Weedman, 32, developed Homecoming in Seattle, where she lived until moving to New York last year. With plans for an off-Broadway production, the play is on a short tour in Florida.
Though Weedman considers her show a comic treatment of family life, its theme naturally draws people who have firsthand experience with adoption.
"It's sort of a mixed blessing," she says. "I get a lot of adopted people and birth parents, and it's very, very somber. They're coming from all sorts of intense places, and a couple of nights have felt a little too heavy for me, but that's my own deal, my own insecurity about needing to hear laughter.

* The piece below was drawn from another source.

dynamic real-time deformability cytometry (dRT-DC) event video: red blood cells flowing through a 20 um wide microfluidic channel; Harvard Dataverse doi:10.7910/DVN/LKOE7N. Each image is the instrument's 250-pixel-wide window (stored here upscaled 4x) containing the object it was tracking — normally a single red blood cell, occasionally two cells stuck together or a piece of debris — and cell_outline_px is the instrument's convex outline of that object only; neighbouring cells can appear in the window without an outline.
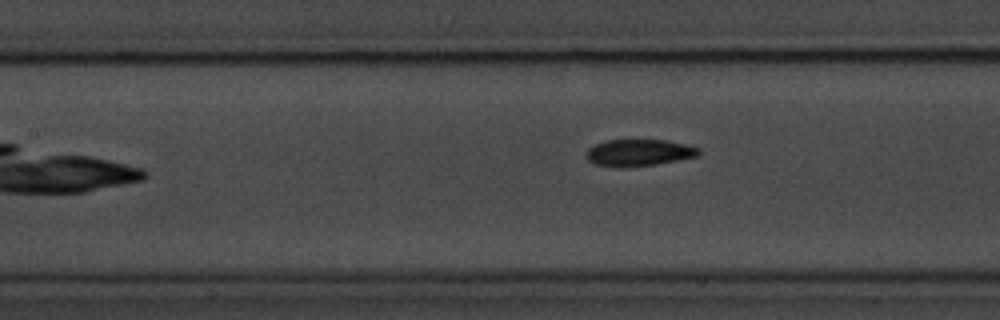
{"species": "common noctule bat (a hibernating species)", "species_latin": "Nyctalus noctula", "temperature_condition": "room temperature", "stored_images_in_passage": 8, "camera_frame_rate_fps": 3000, "um_per_image_px": 0.085, "animal": {"sex": "male", "body_mass_g": 20.1, "forearm_length_mm": 53.5}, "frame": {"image": 1, "passage_image": 8, "time_ms": 8.0, "image_size_px": [1000, 320], "cell_outline_px": [[700, 156], [656, 164], [624, 168], [620, 168], [596, 164], [588, 160], [584, 156], [588, 148], [604, 140], [664, 140], [684, 144], [700, 148]], "centroid_in_image_um": [54.29, 12.98], "position_along_channel_um": 153.1, "area_um2": 17.69}}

I'm always grateful that people come."
Homecoming has one performance at 8 p.m. Friday at St. Petersburg Little Theatre. Tickets: $12 and $20. (888) 741-7522.
Marvin Hamlisch: the way things are
Marvin Hamlisch composed the music for more than 40 movies, including the Oscar-winning score and song for The Way We Were, but he wasn't paying much attention to the Academy Awards this week.
"Who cares? Do you think a best score Oscar ever mattered?" said Hamlisch, who is conducting the Florida Orchestra in a pops program. "Now all people care about is the song, and the scores are negligible."
His last movie score was for the 1996 Barbra Streisand vehicle, The Mirror Has Two Faces. Now he is concentrating on musical theater, writing music for Sweet Smell of Success, which is based on a 1957 movie starring Tony Curtis as a press agent.
As composer of A Chorus Line, Hamlisch has a place in Broadway history. But his last musical, The Goodbye Girl, was a flop.
Hamlisch is the pops music director of both the National Symphony Orchestra in Washington and the Pittsburgh Symphony. He is also a possible candidate for the vacant post with the Florida Orchestra.
"My pops philosophy is very simple," he said. "I think it's important that families come to the pops. You should be very careful not to make it too difficult. It's supposed to be accessible, it's supposed to be a good time."
Hamlisch leads the orchestra at 8 tonight at Tampa Bay Performing Arts Center, 8 p.m. Saturday at Mahaffey Theater and 7:30 p.m. Sunday at Ruth Eckerd Hall. Tickets: $20-$38. (813) 286-2403.
Sound and movement
The University of South Florida Dance Department is featuring a pair of guest choreographers in Seizing the Moment for Dance, Music and Text, its annual spring concert. Bruce Steivel, artistic director of Nevada Ballet Theatre, set a 20-minute work to music of Haydn. Martin Kravitz, who has taught in Europe the past 16 years, choreographed two pieces that integrate singing, speaking and inventing sounds with movement.